If you read my March 13 blog entry you already know that I’m firmly in the "Hooray for Alison" camp, and — given the heightened mainstream awareness of graphic novels that has taken place during the eleven years since the Times oh-so-cruelly ignored Stuck Rubber Baby (brief pause for envious teeth-grinding on my part) — I’m not surprised in the least by the widespread accolades garnered by Alison’s book. If any comics artist has even been overdue for general acclaim, it’s the talented Ms. Bechdel.

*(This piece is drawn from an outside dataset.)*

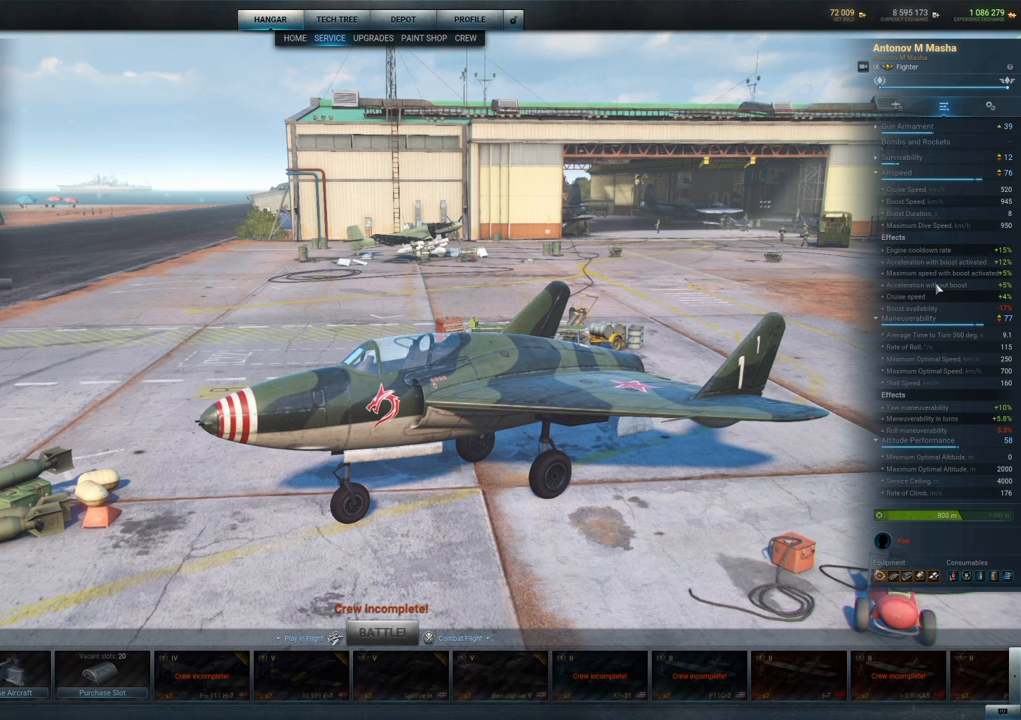
{"keys": [], "mouse": [], "mouse_move": "down-right", "events": []}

I would be embarrassed, of course, to own up to even a miniscule degree of professional envy if Alison didn’t admit to similar feelings toward herself. In a profile of Alison written by Hillary Chute in this week’s Village Voice the creator of Dykes To Watch Out For muses, "It’s weird because I’ve been publishing books for over 20 years [and] nothing has ever gotten attention like this. So, in an odd way, I feel envious of my own self. It’s like, how come nobody paid any attention to me before? Is my comic strip worse than I thought? Or is this book better than I thought?"

Yesterday I heard from my French pal (and Wendel translator) François Peneaud, instigator of the Gay Comics List, who tells me that Alison’s book is gearing up to make waves on his side of the Atlantic as well. "I’ve just learned that Fun Home will soon be published in France," he tells me, "and that it will be serialized this summer in a left-wing newspaper, Libération. Which is absolutely great, because a lot of people who don’t read bandes dessinées [That’s French for comics — H.C.] will see it."

François has wasted no time in composing his own online review of Fun Home, by the way, a review capped off with a link to the fascinating video of Alison’s working methods that is currently housed on the book’s promo page at Houghton Mifflin’s web site.

It’s a choice look at the artist at work in her lair. And while I’m fascinated to learn that some of Alison’s secret drawing tricks are almost as peculiar as mine, my favorite moment is a moment of deft synchronicity between Alison and her cat, who clearly has learned from experience how to safely step off of a desk’s surface into what would be, absent Alison’s perfect timing, thin air. You’ll see what I mean if you watch the video.

Our pets come to know us so well. And we them.

About Howard

I'm a cartoonist and writer, best known for my graphic novel, Stuck Rubber Baby, and my comic strip from the 1980s, Wendel.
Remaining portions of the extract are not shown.